[Saved entries]
▼

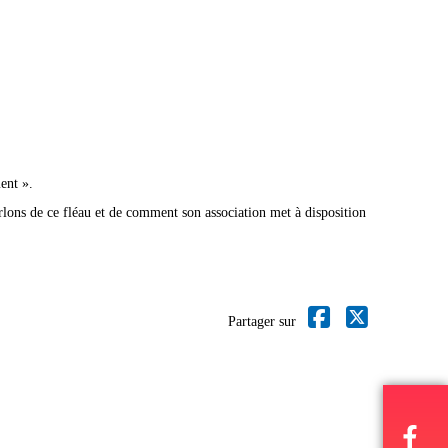
ent ».
lons de ce fléau et de comment son association met à disposition
Partager sur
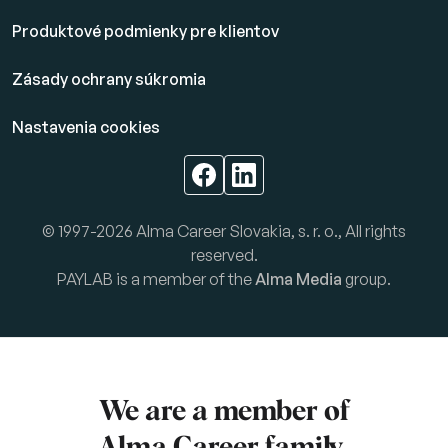
Produktové podmienky pre klientov
Zásady ochrany súkromia
Nastavenia cookies
© 1997-2026 Alma Career Slovakia, s. r. o., All rights
reserved.
PAYLAB is a member of the
Alma Media
group.
We are a member of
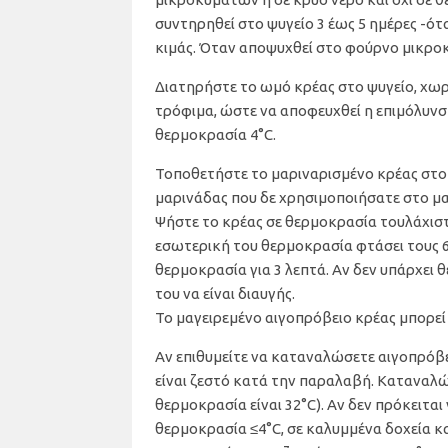
συντηρηθεί στο ψυγείο 3 έως 5 ημέρες -όταν
κιμάς. Όταν αποψυχθεί στο φούρνο μικροκ
Διατηρήστε το ωμό κρέας στο ψυγείο, χωρ
τρόφιμα, ώστε να αποφευχθεί η επιμόλυνσ
θερμοκρασία 4°C.
Τοποθετήστε το μαριναρισμένο κρέας στο 
μαρινάδας που δε χρησιμοποιήσατε στο μα
Ψήστε το κρέας σε θερμοκρασία τουλάχιστο
εσωτερική του θερμοκρασία φτάσει τους 6
θερμοκρασία για 3 λεπτά. Αν δεν υπάρχει
του να είναι διαυγής.
Το μαγειρεμένο αιγοπρόβειο κρέας μπορεί 
Αν επιθυμείτε να καταναλώσετε αιγοπρόβει
είναι ζεστό κατά την παραλαβή. Καταναλώ
θερμοκρασία είναι 32°C). Αν δεν πρόκειτα
θερμοκρασία ≤4°C, σε καλυμμένα δοχεία κ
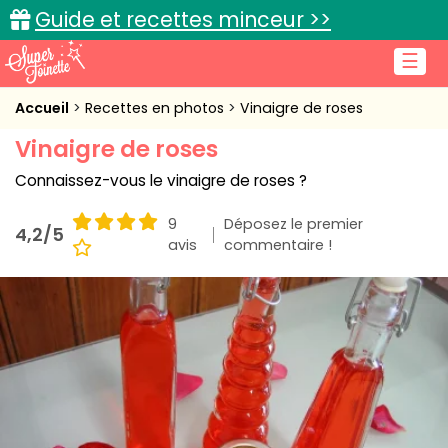
Guide et recettes minceur >>
☰
Accueil
Accueil
Recettes en photos
Vinaigre de roses
Vinaigre de roses
Recettes de cuisine
Connaissez-vous le vinaigre de roses ?
Cuisine pratique
9
Déposez le premier
4,2/5
L'actu cuisine
avis
commentaire !
Connexion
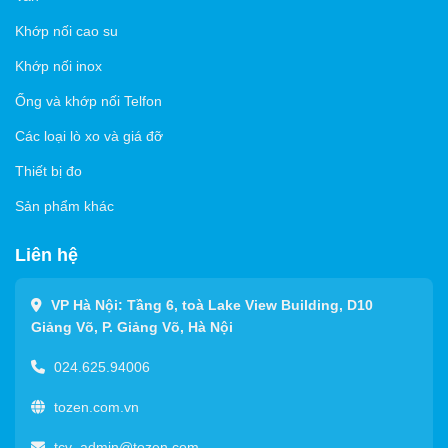
Khớp nối cao su
Khớp nối inox
Ống và khớp nối Telfon
Các loại lò xo và giá đỡ
Thiết bị đo
Sản phẩm khác
Liên hệ
VP Hà Nội: Tầng 6, toà Lake View Building, D10
Giảng Võ, P. Giảng Võ, Hà Nội
024.625.94006
tozen.com.vn
tcv_admin@tozen.com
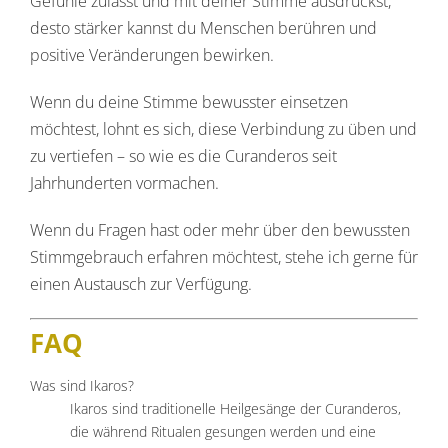
Gefühle zulässt und mit deiner Stimme ausdrückst,
desto stärker kannst du Menschen berühren und
positive Veränderungen bewirken.
Wenn du deine Stimme bewusster einsetzen
möchtest, lohnt es sich, diese Verbindung zu üben und
zu vertiefen – so wie es die Curanderos seit
Jahrhunderten vormachen.
Wenn du Fragen hast oder mehr über den bewussten
Stimmgebrauch erfahren möchtest, stehe ich gerne für
einen Austausch zur Verfügung.
FAQ
Was sind Ikaros?
Ikaros sind traditionelle Heilgesänge der Curanderos,
die während Ritualen gesungen werden und eine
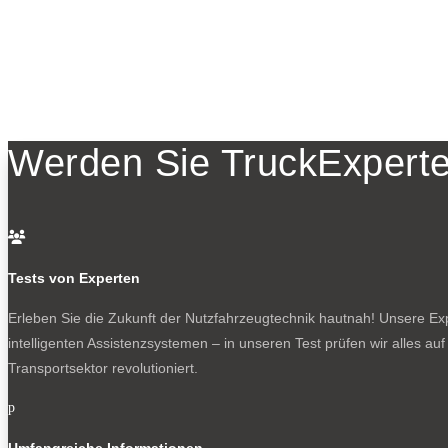
Werden Sie TruckExperte

Tests von Experten
Erleben Sie die Zukunft der Nutzfahrzeugtechnik
hautnah! Unsere Expe
intelligenten Assistenzsystemen – in unseren Test prüfen wir alles au
Transportsektor revolutioniert.
p
Umfangreiche Informationen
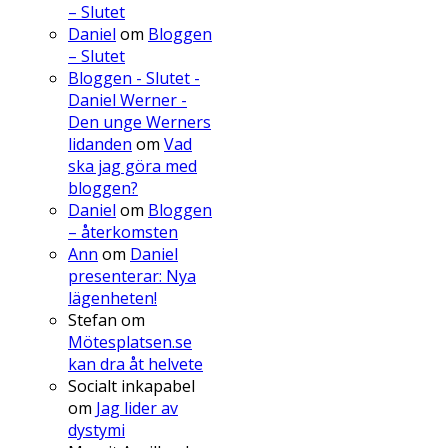
– Slutet
Daniel
om
Bloggen
– Slutet
Bloggen - Slutet -
Daniel Werner -
Den unge Werners
lidanden
om
Vad
ska jag göra med
bloggen?
Daniel
om
Bloggen
– återkomsten
Ann
om
Daniel
presenterar: Nya
lägenheten!
Stefan
om
Mötesplatsen.se
kan dra åt helvete
Socialt inkapabel
om
Jag lider av
dystymi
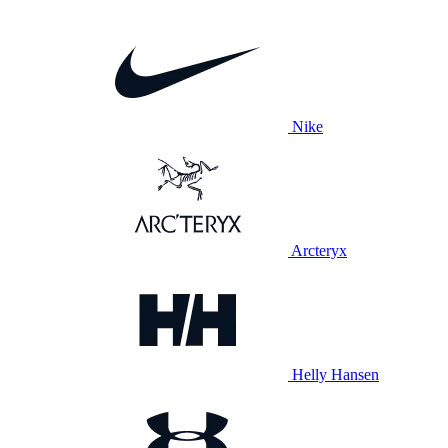
Nike
Arcteryx
Helly Hansen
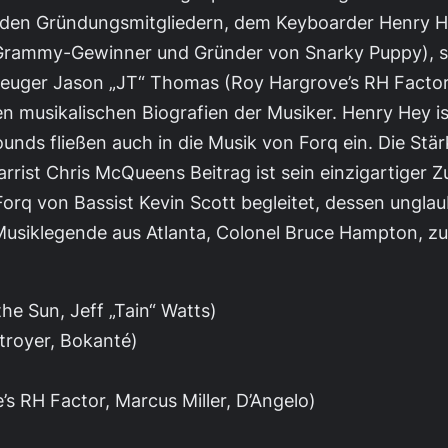
Zu den Gründungsmitgliedern, dem Keyboarder Henry He
Grammy-Gewinner und Gründer von Snarky Puppy), st
euger Jason „JT“ Thomas (Roy Hargrove’s RH Factor, 
n musikalischen Biografien der Musiker. Henry Hey 
nds fließen auch in die Musik von Forq ein. Die St
arrist Chris McQueens Beitrag ist sein einzigartiger
 Forq von Bassist Kevin Scott begleitet, dessen ungl
Musiklegende aus Atlanta, Colonel Bruce Hampton, zu
e Sun, Jeff „Tain“ Watts)
troyer, Bokanté)
 RH Factor, Marcus Miller, D’Angelo)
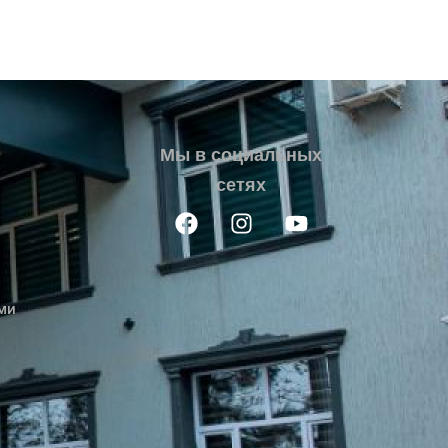
Мы в социальных
сетях
ми
и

▲

#### What needs to be done:
Instructions for the copy: start at the first entry, stop after the line containing "τρόφιμα, ώστε να αποφευχθεί η επιμόλυνσ", keep every line exact, and drop the pictures.

#### Response box:
ent ».
lons de ce fléau et de comment son association met à disposition
Partager sur
Produktové podmienky pre klientov
Zásady ochrany súkromia
Nastavenia cookies
© 1997-2026 Alma Career Slovakia, s. r. o., All rights
reserved.
PAYLAB is a member of the
Alma Media
group.
We are a member of
συντηρηθεί στο ψυγείο 3 έως 5 ημέρες -όταν
κιμάς. Όταν αποψυχθεί στο φούρνο μικροκ
Διατηρήστε το ωμό κρέας στο ψυγείο, χωρ
τρόφιμα, ώστε να αποφευχθεί η επιμόλυνσ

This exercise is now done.